A statement issued by Durham Student Union president Megan Croll this morning has described the student body as “ashamed, embarrassed and angry at the thoughtless acts of Trevelyan College Rugby Club, who have mocked the heritage of the people and community we’re proud of.”
I fear that this may not be the case. When my college JCR issued a statement on Facebook last night condemning a ‘Thatcher vs Miners’ themed bar crawl to be hosted at our bar, I’m ashamed to say I simply read it, rolled my eyes and continued scrolling. This isn’t because I find such behaviour acceptable, but because I’ve come to expect it from Durham University students. The bar crawl, which was to be hosted by Trevelyan College rugby club, told members to come as miners with “flat caps, filth and a general disregard for personal safety”. Others were told to come as members of Thatcher’s government, or as “working-class-beating-bobbies”, with an eye to replicating the ‘Battle of Orgreave’; one of the most violent clashes during the miners’ strike of 1984-1985, where many argue that police used disproportionate and unprovoked brutality.

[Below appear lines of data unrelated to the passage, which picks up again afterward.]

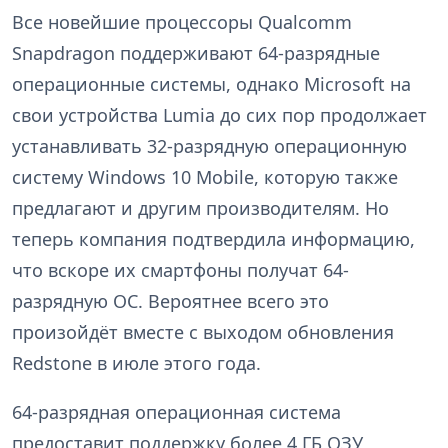
Все новейшие процессоры Qualcomm
Snapdragon поддерживают 64-разрядные
операционные системы, однако Microsoft на
свои устройства Lumia до сих пор продолжает
устанавливать 32-разрядную операционную
систему Windows 10 Mobile, которую также
предлагают и другим производителям. Но
теперь компания подтвердила информацию,
что вскоре их смартфоны получат 64-
разрядную ОС. Вероятнее всего это
произойдёт вместе с выходом обновления
Redstone в июле этого года.
64-разрядная операционная система
предоставит поддержку более 4 ГБ ОЗУ,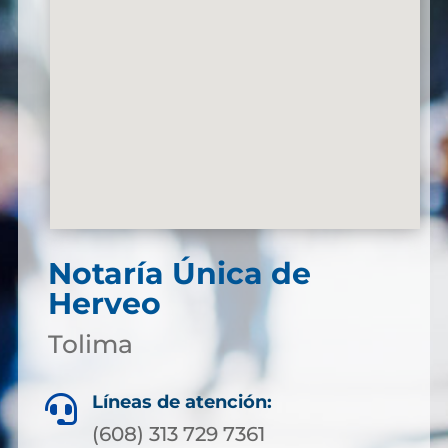
Notaría Única de
Herveo
Tolima
Líneas de atención:

(608) 313 729 7361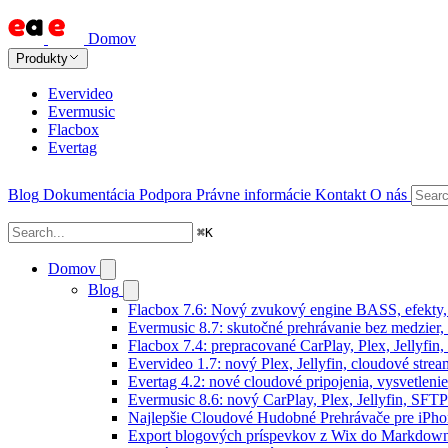
Domov
Produkty
Evervideo
Evermusic
Flacbox
Evertag
Blog
Dokumentácia
Podpora
Právne informácie
Kontakt
O nás
⌘
K
Domov
Blog
Flacbox 7.6: Nový zvukový engine BASS, efekty,
Evermusic 8.7: skutočné prehrávanie bez medzier, 
Flacbox 7.4: prepracované CarPlay, Plex, Jellyfi
Evervideo 1.7: nový Plex, Jellyfin, cloudové strea
Evertag 4.2: nové cloudové pripojenia, vysvetlenie
Evermusic 8.6: nový CarPlay, Plex, Jellyfin, SFTP
Najlepšie Cloudové Hudobné Prehrávače pre iPho
Export blogových príspevkov z Wix do Markdo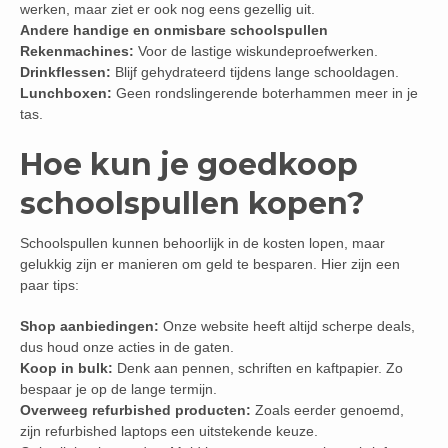
werken, maar ziet er ook nog eens gezellig uit.
Andere handige en onmisbare schoolspullen
Rekenmachines:
Voor de lastige wiskundeproefwerken.
Drinkflessen:
Blijf gehydrateerd tijdens lange schooldagen.
Lunchboxen:
Geen rondslingerende boterhammen meer in je
tas.
Hoe kun je goedkoop
schoolspullen kopen?
Schoolspullen kunnen behoorlijk in de kosten lopen, maar
gelukkig zijn er manieren om geld te besparen. Hier zijn een
paar tips:
Shop aanbiedingen:
Onze website heeft altijd scherpe deals,
dus houd onze acties in de gaten.
Koop in bulk:
Denk aan pennen, schriften en kaftpapier. Zo
bespaar je op de lange termijn.
Overweeg refurbished producten:
Zoals eerder genoemd,
zijn refurbished laptops een uitstekende keuze.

The Durham Miner’s association has condemned the event, which has “caused a great deal of hurt and anger for many of the local community who are rightly very proud of their mining heritage”. Durham is an incredibly beautiful city, and it lies at the heart of a county with a rich and complex history. The region was home to a largely working-class mining community which was devastated, and the industry decimated, under Thatcher’s government in the 1980’s. The heat of the conflict can still be felt today, in living memory of many of those directly affected by the strife. Although public opinion differs in the judgement of the success of Thatcher and her government, it is undeniable that events which trivialise the conflict, especially in the city of Durham, serve only to antagonize relationships between students and local people.

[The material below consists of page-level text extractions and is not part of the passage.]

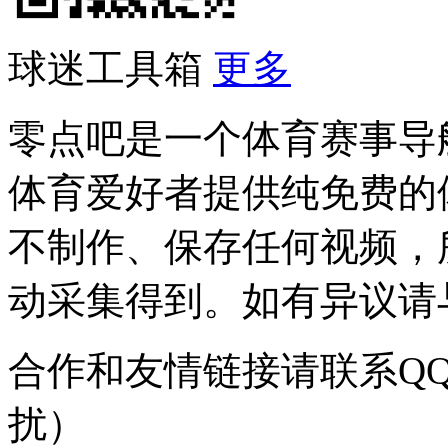
球迷工具箱
更多
零点吧是一个体育赛事导
体育爱好者提供纯免费的
不制作、保存任何视频，
动采集得到。如有异议请与我
合作和友情链接请联系QQ：
扰）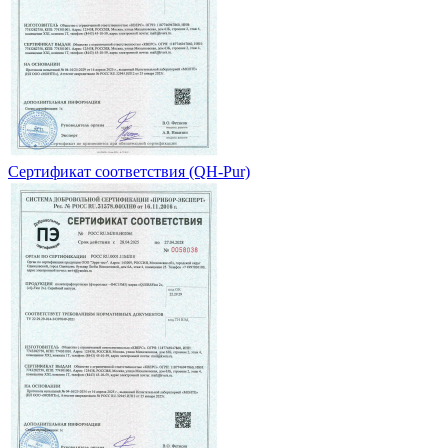
Сертификат соответствия (QH-Pur)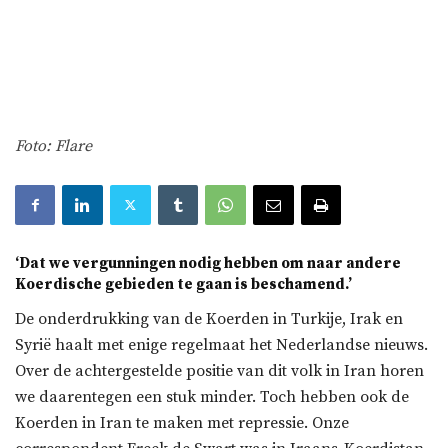
Foto: Flare
‘Dat we vergunningen nodig hebben om naar andere
Koerdische gebieden te gaan is beschamend.’
De onderdrukking van de Koerden in Turkije, Irak en
Syrië haalt met enige regelmaat het Nederlandse nieuws.
Over de achtergestelde positie van dit volk in Iran horen
we daarentegen een stuk minder. Toch hebben ook de
Koerden in Iran te maken met repressie. Onze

Coming to Durham, I could never have imagined just how homogeneous the student population would be. The majority of people I meet here are like me: Southern and middle-class. Diversity is an asset to any university, but recent accommodation fee increases and cuts to bursaries make it abundantly clear that Durham is in no hurry to become more accessible to people of working-class backgrounds. In turn, this leads to a dichotomy between students and locals, exacerbated by thoughtless acts such as those of the Trevelyan rugby team. The event is by its very conception divisive, and incredibly reductive of the very real hardships felt by those affected by the miners’ strike with whom we share this city. As the Miner’s association has also pointed out, there are of course students at Durham who are from working-class or mining backgrounds who may well feel alienated by such a careless mockery of their history.
Of course, there are many students who will think it wrong to de facto condemn a bar crawl which features Margaret Thatcher. As I have already said, many are great proponents of her legacy, and it could be argued that to call off the event as it is offensive to local people is to enforce an anti-Thatcher narrative which is potentially unfounded. There is a time and a place to have academic debate surrounding the legacy of the contentious Iron Lady and to engage with the history of this region, but this is certainly better suited to the debate chamber of the Union Society or politics seminars than to Cuth’s Bar on a Wednesday evening. If we are going to ask local people to welcome us into their community, we need to be respectful of their heritage.
In a statement issued by the Durham University Labour Society, the event exemplifies “the abhorrent classism shown by many students at this University… This has added to the pretentious atmosphere of the university, and it is no wonder that many students from lower income families do not feel at home at this university.” At time of writing, the sustained silence of the Durham University Conservative Association in response to the scandal feels comparatively loaded. I am ashamed to say that I was surprised to wake up this morning to see this story on national news. It goes to show just how normalised insensitivity to class issues is at Durham University. If you’re going to go to university in Durham, you need to respect the all-too-recent history of this incredible city, which is still fresh in the minds and impacting the lives of many of the people around you, without whom your university experience simply couldn’t happen.